World Cup: Is Fifa playing fair with Brazil?
It's the most watched World Cup ever, but who are the real winners in financial terms? Is the revenue being shared fairly? And should the sponsors do more to bring about reform?
As the quarter finals kick off in what is officially the most watched World Cup in history, we examine the winners and losers in financial terms. Fifa lists 22 official partners, sponsors and supporters - brands that between them are spending more than a billion dollars for the honour of having their names associated with the event. But is it right that all the money they're spending, and gaining in brand exposure, should be going to Fifa itself, and not to the host nation Brazil?
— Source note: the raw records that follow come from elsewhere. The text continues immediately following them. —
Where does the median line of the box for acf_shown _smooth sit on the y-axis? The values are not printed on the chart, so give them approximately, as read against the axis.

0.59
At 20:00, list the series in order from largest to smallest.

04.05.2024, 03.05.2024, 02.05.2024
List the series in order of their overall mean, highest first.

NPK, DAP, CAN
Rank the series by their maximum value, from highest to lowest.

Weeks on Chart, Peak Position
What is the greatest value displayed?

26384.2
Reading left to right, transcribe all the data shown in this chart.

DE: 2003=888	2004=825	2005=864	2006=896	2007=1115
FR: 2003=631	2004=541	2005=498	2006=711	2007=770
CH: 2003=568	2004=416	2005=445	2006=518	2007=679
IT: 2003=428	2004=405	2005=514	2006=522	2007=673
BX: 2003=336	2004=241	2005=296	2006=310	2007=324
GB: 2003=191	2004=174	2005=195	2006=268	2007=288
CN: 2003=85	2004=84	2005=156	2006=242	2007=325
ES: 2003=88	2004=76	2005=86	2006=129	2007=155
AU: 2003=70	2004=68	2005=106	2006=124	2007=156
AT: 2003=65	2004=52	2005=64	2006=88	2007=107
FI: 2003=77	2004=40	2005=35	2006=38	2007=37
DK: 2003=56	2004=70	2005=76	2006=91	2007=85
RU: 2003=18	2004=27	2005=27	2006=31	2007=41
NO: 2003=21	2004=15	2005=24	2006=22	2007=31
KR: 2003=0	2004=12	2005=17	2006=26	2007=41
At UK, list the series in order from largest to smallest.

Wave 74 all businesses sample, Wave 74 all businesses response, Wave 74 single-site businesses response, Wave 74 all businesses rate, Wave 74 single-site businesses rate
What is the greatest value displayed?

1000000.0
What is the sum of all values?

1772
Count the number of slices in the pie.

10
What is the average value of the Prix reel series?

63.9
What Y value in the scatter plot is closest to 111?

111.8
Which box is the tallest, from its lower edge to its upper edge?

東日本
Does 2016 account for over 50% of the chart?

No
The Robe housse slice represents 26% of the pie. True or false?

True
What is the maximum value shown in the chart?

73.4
We hear from Fifa critic Jules Boykoff, an author, a former Olympian and now an associate professor of political science at Pacific University in Oregon. And we get Fifa's response.
We also hear from David Peters, Managing Director at the sponsorship and marketing company Dentsu Aegis Network Sport and Entertainment. He advises brands associated with the World Cup. And, he says it is likely that brands and sponsors will be doing more to respond to public criticism around the way future World Cups are organised - in particular in the context of the controversial Qatar 22 World Cup bid. Finally the BBC's Rahul Tandon considers the extent to which smaller businesses like bars and restaurants in Europe and South Asia are experiencing a World Cup dividend.